→ Description of the task
The answer must consist of every line below containing "вышэйшай".

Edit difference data
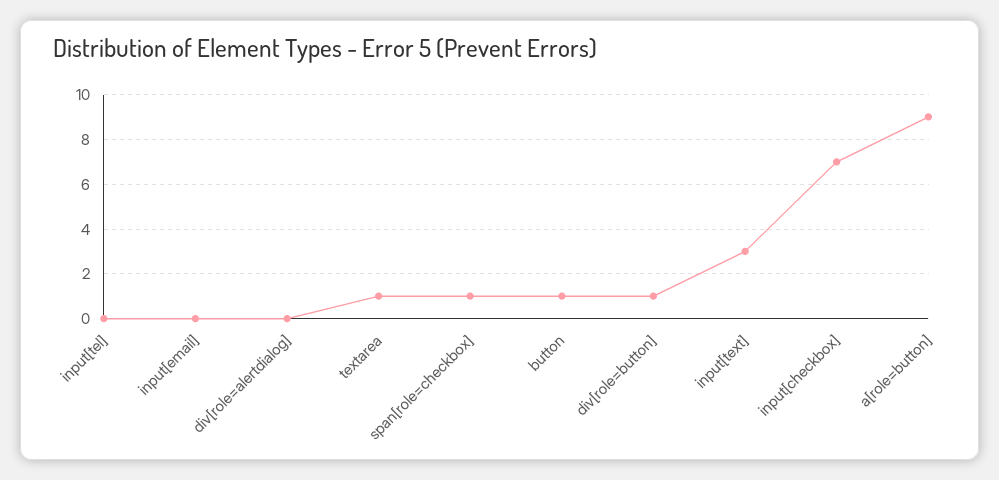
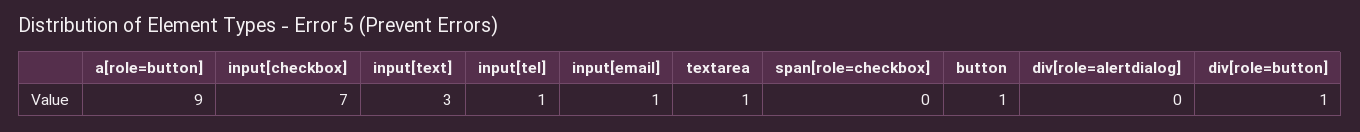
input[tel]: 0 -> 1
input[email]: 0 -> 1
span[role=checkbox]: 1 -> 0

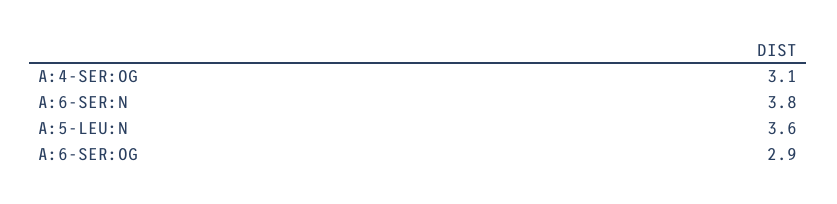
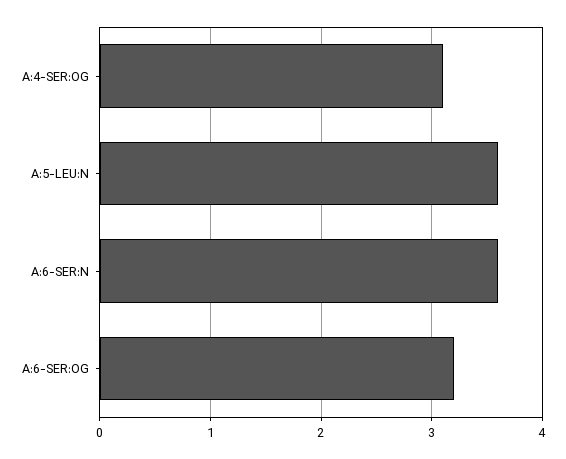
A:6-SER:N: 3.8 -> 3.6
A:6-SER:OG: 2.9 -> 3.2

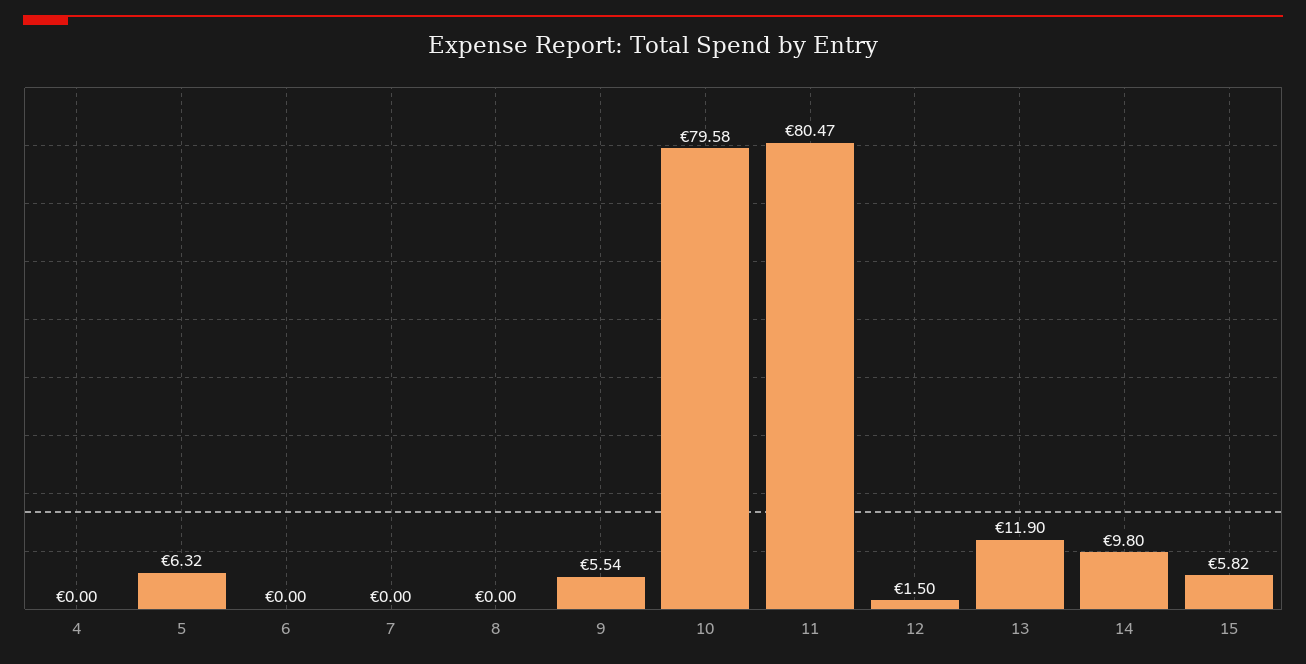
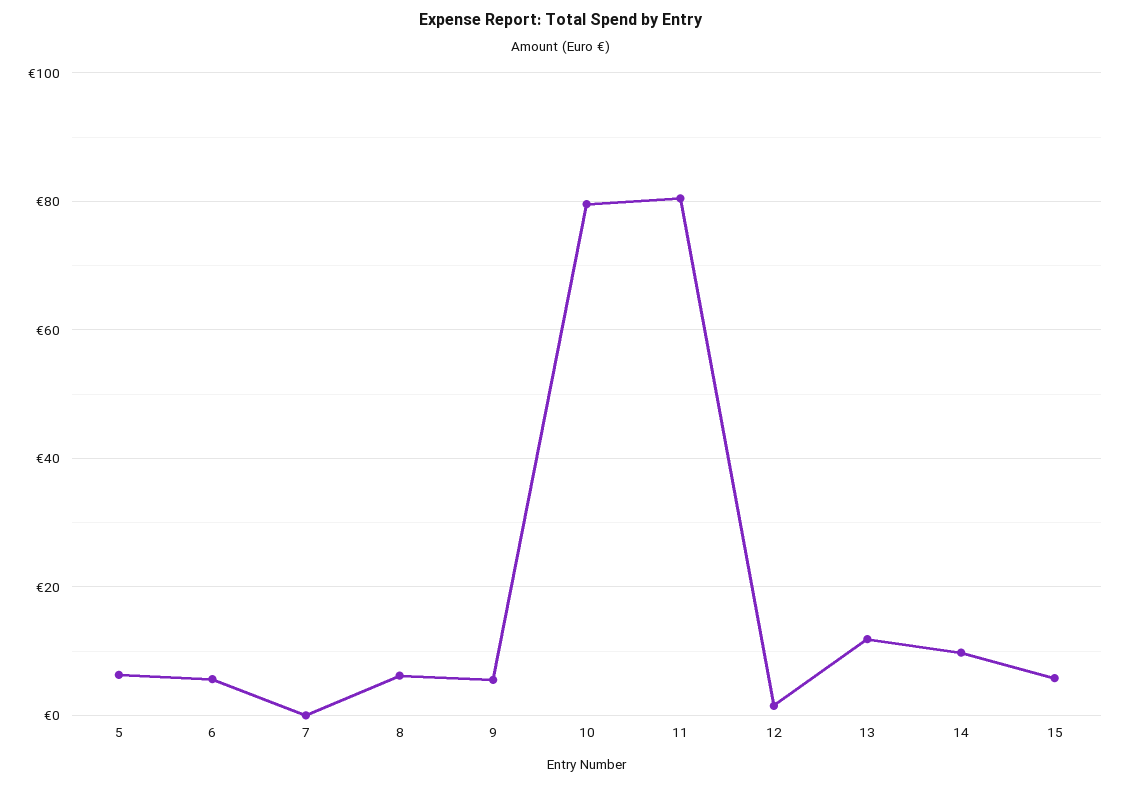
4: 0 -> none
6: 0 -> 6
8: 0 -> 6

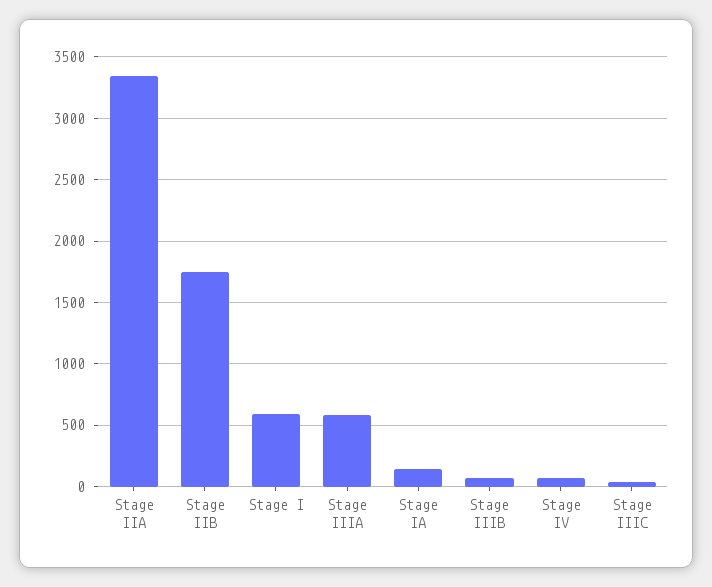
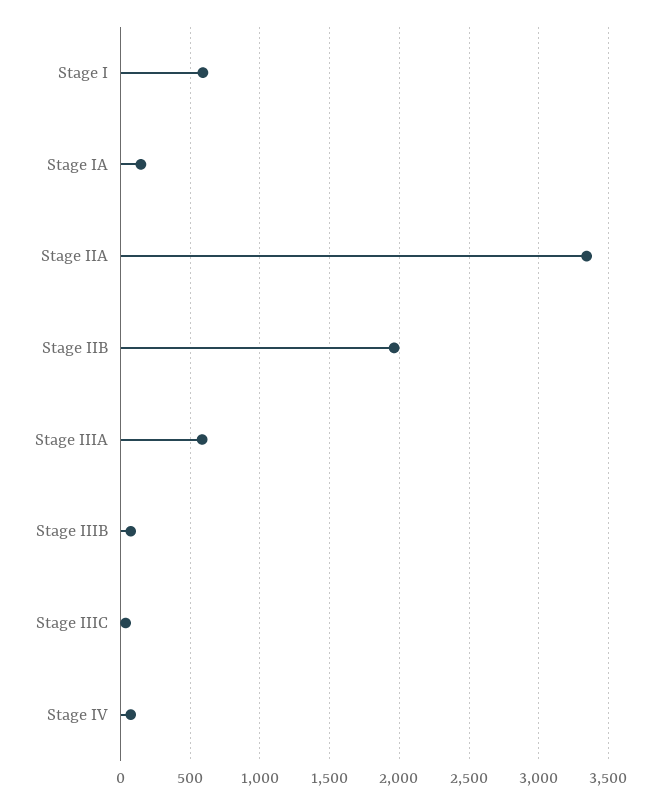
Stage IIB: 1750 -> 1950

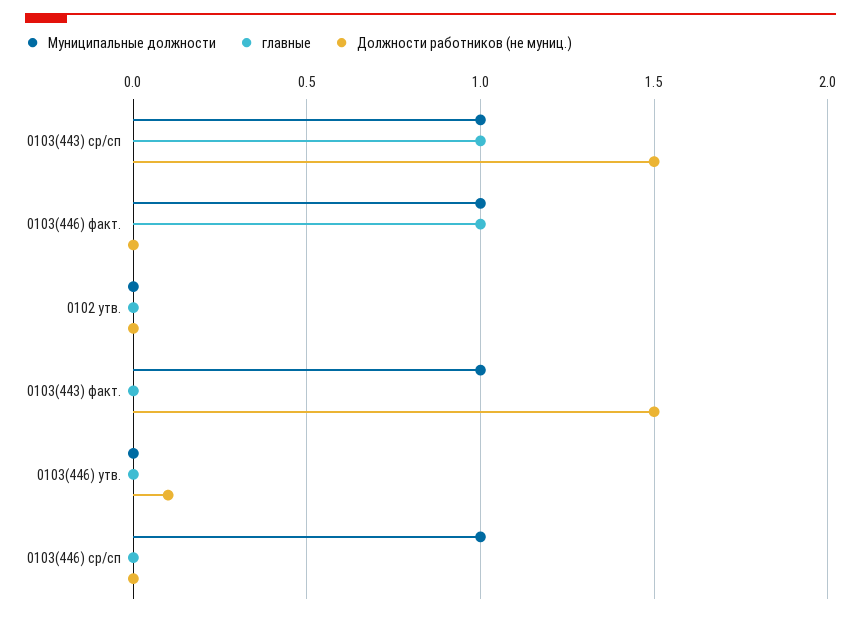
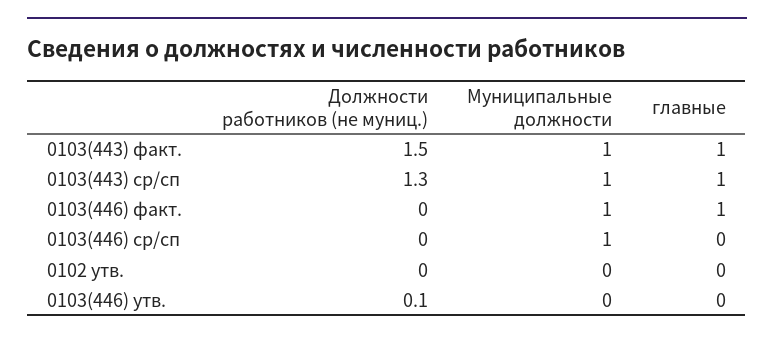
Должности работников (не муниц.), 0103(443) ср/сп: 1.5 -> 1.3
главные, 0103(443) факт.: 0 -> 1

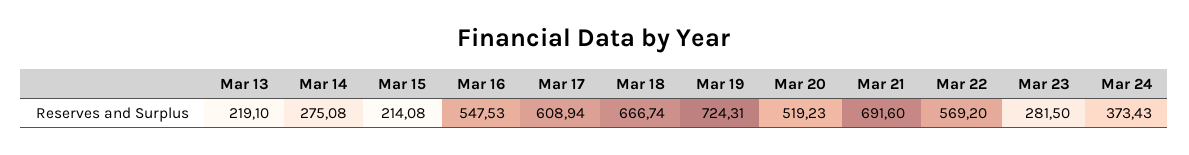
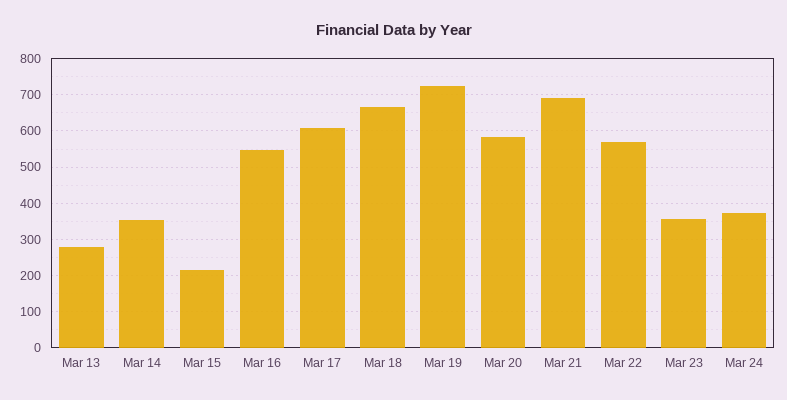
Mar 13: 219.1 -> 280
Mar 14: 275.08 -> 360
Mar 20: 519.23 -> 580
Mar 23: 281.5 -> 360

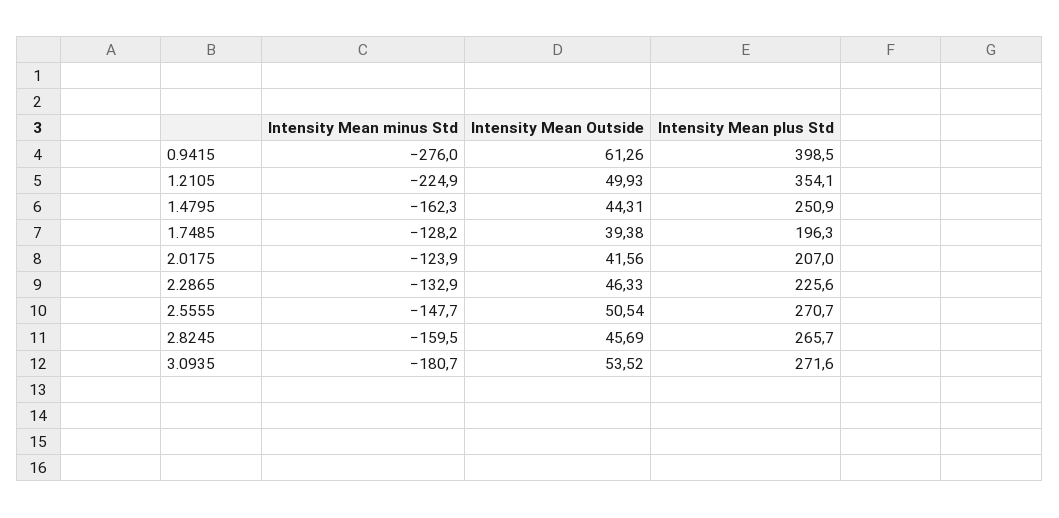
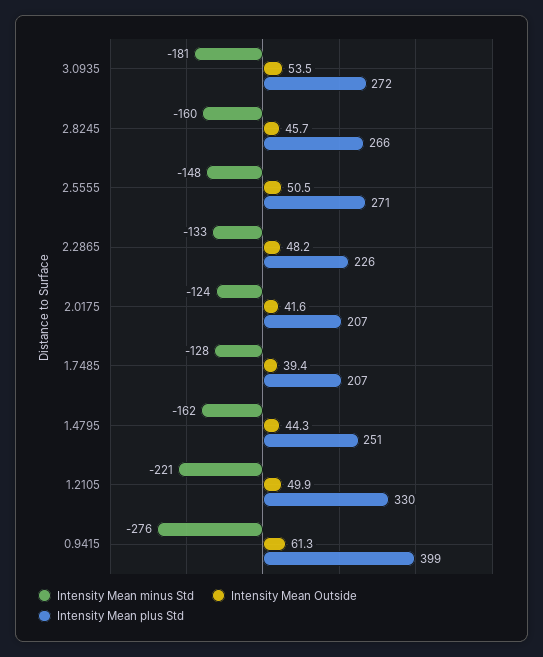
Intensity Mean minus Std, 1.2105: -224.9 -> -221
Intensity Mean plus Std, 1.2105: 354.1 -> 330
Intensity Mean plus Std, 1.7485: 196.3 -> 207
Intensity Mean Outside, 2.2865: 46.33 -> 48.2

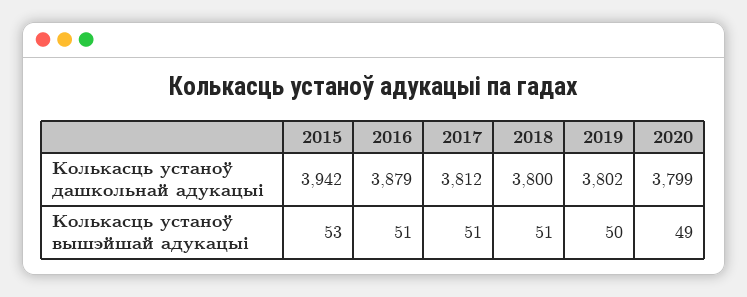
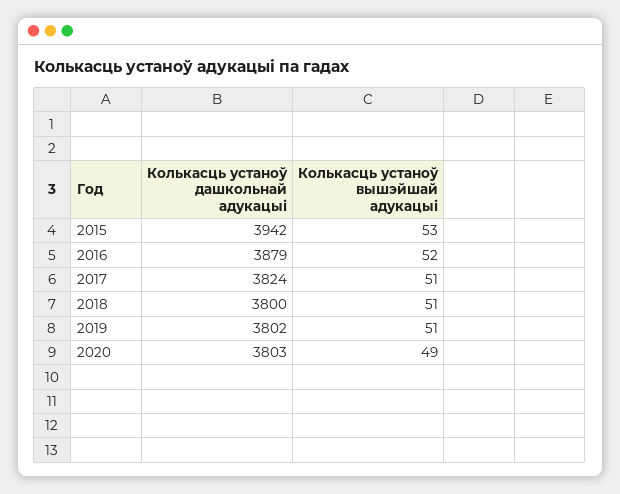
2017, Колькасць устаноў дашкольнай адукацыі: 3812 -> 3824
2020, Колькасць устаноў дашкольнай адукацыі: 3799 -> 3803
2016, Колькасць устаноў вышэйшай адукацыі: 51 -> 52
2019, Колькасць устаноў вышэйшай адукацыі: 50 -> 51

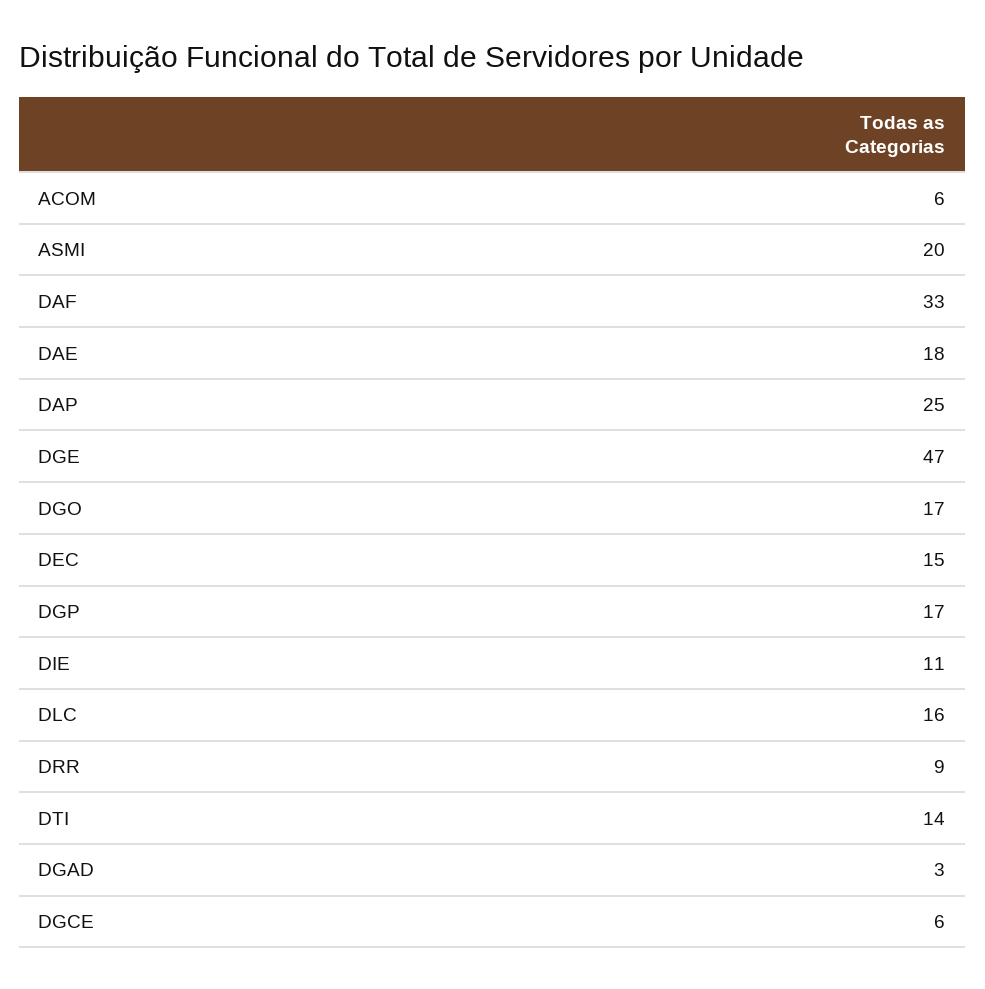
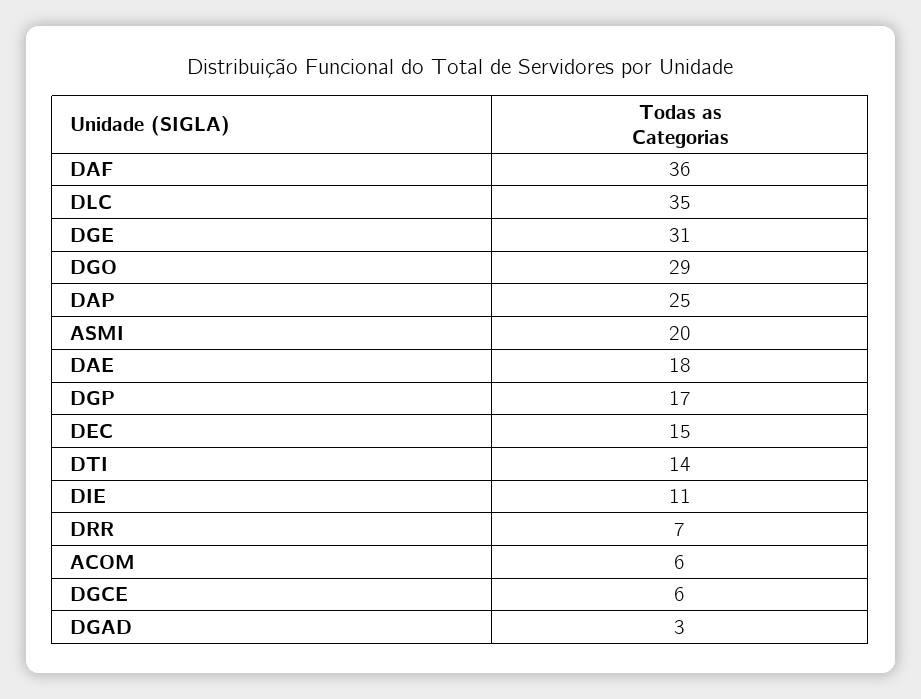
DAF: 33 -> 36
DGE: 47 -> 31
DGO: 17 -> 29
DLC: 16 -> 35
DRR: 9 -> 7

→ Response
2016, Колькасць устаноў вышэйшай адукацыі: 51 -> 52
2019, Колькасць устаноў вышэйшай адукацыі: 50 -> 51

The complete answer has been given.